If SQL_CALC_FOUND_ROWS is placed in every SELECT statement an "Incorrect usage/placement of 'SQL_CALC_FOUND_ROWS'" error is issued. Google this a lot, read related messages here, to no avail. Might be something really simple, I just can't get my mind arround it. Many thanks.

A: 

You're getting that error because SQL_CALC_FOUND_ROWS can be used on a query to return a single number into FOUND_ROWS().

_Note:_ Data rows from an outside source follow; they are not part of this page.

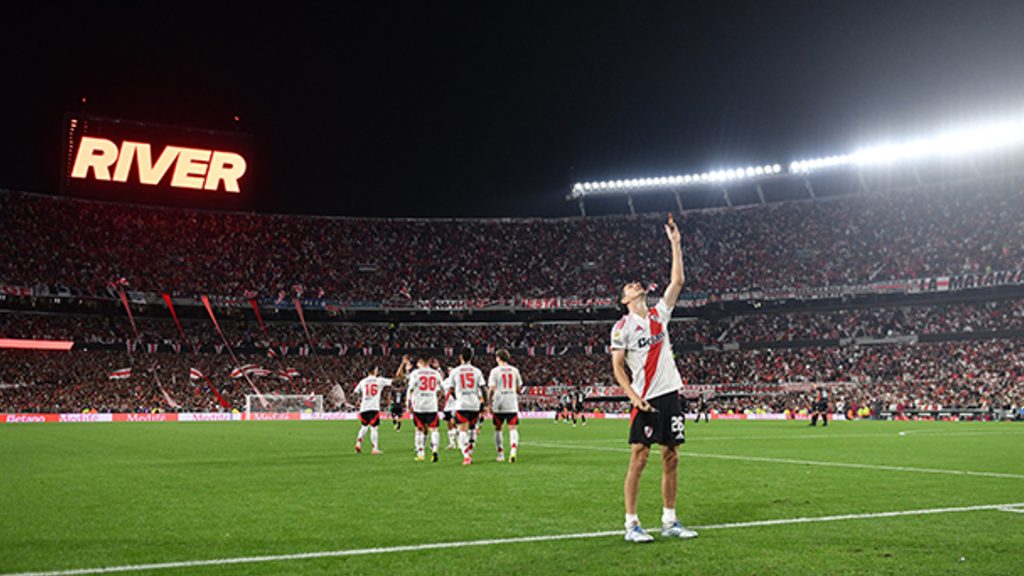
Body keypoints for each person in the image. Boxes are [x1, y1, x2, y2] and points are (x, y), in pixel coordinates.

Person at [610, 213, 698, 543]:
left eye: (637, 283)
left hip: (670, 394)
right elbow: (618, 367)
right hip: (644, 398)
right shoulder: (622, 327)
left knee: (671, 455)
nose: (636, 285)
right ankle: (631, 523)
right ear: (625, 299)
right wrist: (633, 397)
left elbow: (677, 282)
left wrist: (675, 243)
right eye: (630, 286)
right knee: (639, 455)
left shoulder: (660, 315)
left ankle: (669, 520)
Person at [447, 347, 487, 466]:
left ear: (460, 357)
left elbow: (451, 389)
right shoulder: (477, 371)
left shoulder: (455, 371)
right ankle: (470, 450)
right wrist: (485, 404)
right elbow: (483, 389)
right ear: (471, 357)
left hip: (462, 403)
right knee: (472, 428)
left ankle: (466, 456)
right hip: (474, 403)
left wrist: (457, 397)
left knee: (462, 430)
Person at [401, 356, 444, 462]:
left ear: (420, 361)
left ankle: (421, 453)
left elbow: (410, 389)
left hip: (419, 406)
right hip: (432, 406)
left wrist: (408, 402)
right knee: (434, 429)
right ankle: (434, 450)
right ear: (429, 361)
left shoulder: (416, 373)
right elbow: (442, 389)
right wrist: (437, 398)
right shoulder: (435, 373)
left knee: (419, 430)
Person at [487, 348, 523, 463]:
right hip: (511, 402)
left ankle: (501, 454)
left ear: (498, 358)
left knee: (498, 429)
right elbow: (519, 389)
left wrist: (489, 402)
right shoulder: (515, 370)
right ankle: (513, 450)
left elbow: (491, 388)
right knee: (512, 428)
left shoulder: (495, 371)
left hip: (499, 403)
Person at [353, 366, 392, 455]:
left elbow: (355, 393)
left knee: (364, 427)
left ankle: (358, 443)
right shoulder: (379, 380)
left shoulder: (363, 381)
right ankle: (375, 448)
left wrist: (357, 402)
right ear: (375, 370)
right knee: (374, 428)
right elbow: (393, 382)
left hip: (363, 408)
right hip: (373, 407)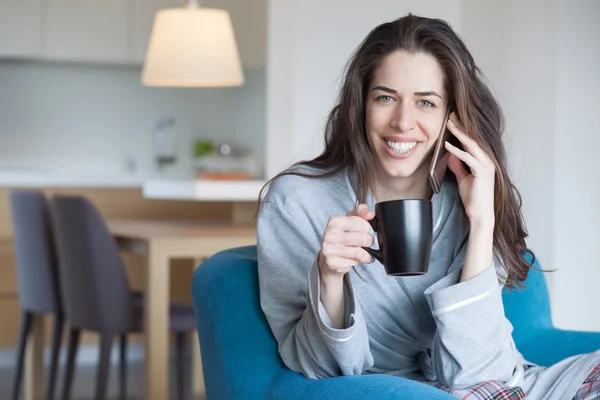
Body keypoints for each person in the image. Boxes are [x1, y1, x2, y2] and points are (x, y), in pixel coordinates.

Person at [256, 14, 600, 400]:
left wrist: (482, 221)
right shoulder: (297, 202)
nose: (403, 122)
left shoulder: (471, 196)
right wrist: (330, 277)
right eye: (386, 97)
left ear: (451, 117)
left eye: (426, 102)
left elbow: (482, 370)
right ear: (361, 105)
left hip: (503, 384)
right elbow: (318, 370)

You can get back counts doing this:

SELECT 'table1' AS tablename, COUNT(1) AS rowcount FROM table1 WHERE id > 1
UNION ALL
SELECT 'table2' AS tablename, COUNT(1) AS rowcount FROM table2 WHERE id > 1
...
SELECT 'tableN' AS tablename, COUNT(1) AS rowcount FROM tableN WHERE id > 1

if that helps.

If you want to return the rows from the tables with a count then modify it:

SELECT field1, field2, (SELECT COUNT(1) FROM table1 WHERE id > 1000) FROM table1 WHERE id > 1000
UNION ALL
SELECT field1, field2, (SELECT COUNT(1) FROM table2 WHERE id > 1000) FROM table2 WHERE id > 1000
...
SELECT field1, field2, (SELECT COUNT(1) FROM tableN WHERE id > 1000) FROM tableN WHERE id > 1000

From your question, it's not precisely clearly what you're trying to achieve.

cletus
Thanks. I'm trying to get the number of results for each individual select, ALONG with the total number if results (that's why I used SQL_CAL_FIND_ROWS and it works neatly). Gave your first solution a try, and ran into this: http://bugs.mysql.com/bug.php?id=43912. If I'd manage to circumvent it, that would probably be it. The second solution works a charm, but involves a nested query with possible performance penalty (not sure how severe, working on a small database now), because the original WHERE clause is a lot more elaborate (id>1000 is just an example). Any thoughts? Thanks again.
Webmaster
Forgot to mention: also, second solution is inconvenient because I need counts separately, NOT in every row.
Webmaster
Accepted the second solution as the closest to what I need, although it places counts in each row, but due to LIMIT there are counts the are not returned (because *rows* containing them are not returned). A combination of the two would have been ideal, if not for the above mentioned bug. Gave up, will do counting in separate queries. Thank you.